Wives and children of IS fighters are detained in al-Hol Camp in Syria, Feb. 18, 2020. (Heather Murdock/VOA)
Wives and children of IS fighters are detained in al-Hol Camp in Syria, Feb. 18, 2020. (Heather Murdock/VOA)

A group of French women who joined the so-called Islamic State militant group and are currently detained in Syria continue a hunger strike as the French government denies their requests to be repatriated to France, along with their children.

At least 12 French women who had joined the so-called Islamic State in Syria launched a hunger strike last week to protest what their organizers describe as “the stubborn refusal of the French authorities to organize their repatriation.”

A total of 80 women and their 200 children live in poor conditions in camps or underground prisons in Syria. They denounce what they described as “an arbitrary detention which deteriorates to infinity and without aim." They asked to be brought to justice in France for their alleged crimes. Marie Dose is a lawyer representing these women

She explains that these French women live in harsh conditions in camps in Al Hol and Roj, in Northern Syria. She describes their situation as a dead end as a French judge has issued international warrants for their arrests and the French judicial system wants to prosecute them. Therefore, these French women cannot face trial in Syria or Northern Kurdistan. However, French authorities refuse to repatriate them.

France faces mounting pressure to tackle this humanitarian crisis on its own.

Recently, a UN special rapporteur on protecting human rights described these camps in Syrian as having “subhuman conditions”

Yet French authorities have declined to repatriate all French citizens involved in crimes in Iraq and Syria since March 2019. It is a difficult proposal for French leaders, considering the Islamic State group has been linked to the killings of hundreds of French citizens at home and abroad.

France’s Justice Minister Eric Dupond-Moretti says France will not forget that they betrayed the motherland to fight on behalf of the so-called Islamic State. According to him, the repatriation is a very complicated issue and a dangerous mission that puts at risk French soldiers, agents to get these French nationals out of the camps. A total of 35 children have been relocated to France so far, the last ones on January 13th, he said.

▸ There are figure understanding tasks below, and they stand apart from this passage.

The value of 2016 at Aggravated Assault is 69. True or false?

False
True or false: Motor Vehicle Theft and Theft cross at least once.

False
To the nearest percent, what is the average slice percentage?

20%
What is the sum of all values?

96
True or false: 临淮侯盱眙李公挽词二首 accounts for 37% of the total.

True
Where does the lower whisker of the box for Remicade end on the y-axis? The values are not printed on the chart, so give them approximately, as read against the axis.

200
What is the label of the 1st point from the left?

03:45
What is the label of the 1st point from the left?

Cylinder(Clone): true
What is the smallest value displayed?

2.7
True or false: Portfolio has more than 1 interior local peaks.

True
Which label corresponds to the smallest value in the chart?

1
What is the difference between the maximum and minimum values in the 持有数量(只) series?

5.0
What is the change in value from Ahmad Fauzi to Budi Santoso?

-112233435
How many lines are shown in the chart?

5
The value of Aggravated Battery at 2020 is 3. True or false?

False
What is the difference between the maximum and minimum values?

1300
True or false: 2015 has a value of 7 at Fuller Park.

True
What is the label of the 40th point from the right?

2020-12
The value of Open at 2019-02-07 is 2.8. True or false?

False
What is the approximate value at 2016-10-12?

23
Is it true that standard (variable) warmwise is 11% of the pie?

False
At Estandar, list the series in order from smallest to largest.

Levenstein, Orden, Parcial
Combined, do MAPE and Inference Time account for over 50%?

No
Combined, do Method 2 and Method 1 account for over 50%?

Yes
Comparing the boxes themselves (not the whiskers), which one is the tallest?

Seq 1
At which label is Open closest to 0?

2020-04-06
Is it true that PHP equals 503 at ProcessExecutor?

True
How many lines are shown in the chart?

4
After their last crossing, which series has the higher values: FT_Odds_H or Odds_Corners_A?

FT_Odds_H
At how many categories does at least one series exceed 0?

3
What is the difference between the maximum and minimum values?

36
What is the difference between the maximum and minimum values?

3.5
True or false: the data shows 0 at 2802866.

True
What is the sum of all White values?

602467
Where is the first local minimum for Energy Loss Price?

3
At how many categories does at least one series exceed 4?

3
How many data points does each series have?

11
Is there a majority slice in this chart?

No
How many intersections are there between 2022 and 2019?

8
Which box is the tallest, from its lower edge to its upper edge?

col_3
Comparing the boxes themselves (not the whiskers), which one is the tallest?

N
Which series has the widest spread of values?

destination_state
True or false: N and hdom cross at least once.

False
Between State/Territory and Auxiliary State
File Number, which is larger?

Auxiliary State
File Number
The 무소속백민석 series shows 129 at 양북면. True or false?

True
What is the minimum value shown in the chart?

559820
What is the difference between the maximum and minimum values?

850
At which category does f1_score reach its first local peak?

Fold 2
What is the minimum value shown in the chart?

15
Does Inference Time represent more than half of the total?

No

The timing does not play in favor of these women and their children as France is heading into a presidential race. Candidates’ positions on security issues and whether to have a strong hand against jihadists could sway voters.

Marie Dose says only Emmanuel Macron could make the decision to repatriate these women and their children but she says he refuses to do it as it would seem too risky, politically speaking, ahead of the 2022 presidential election in France.

On Sunday, UNICEF called for “the safe reintegration and repatriation of all children in al-Hol Camp and across the northeast of Syria.” According to the UN agency, about 22,000 foreign children of at least 60 nationalities live in this camp in dire conditions.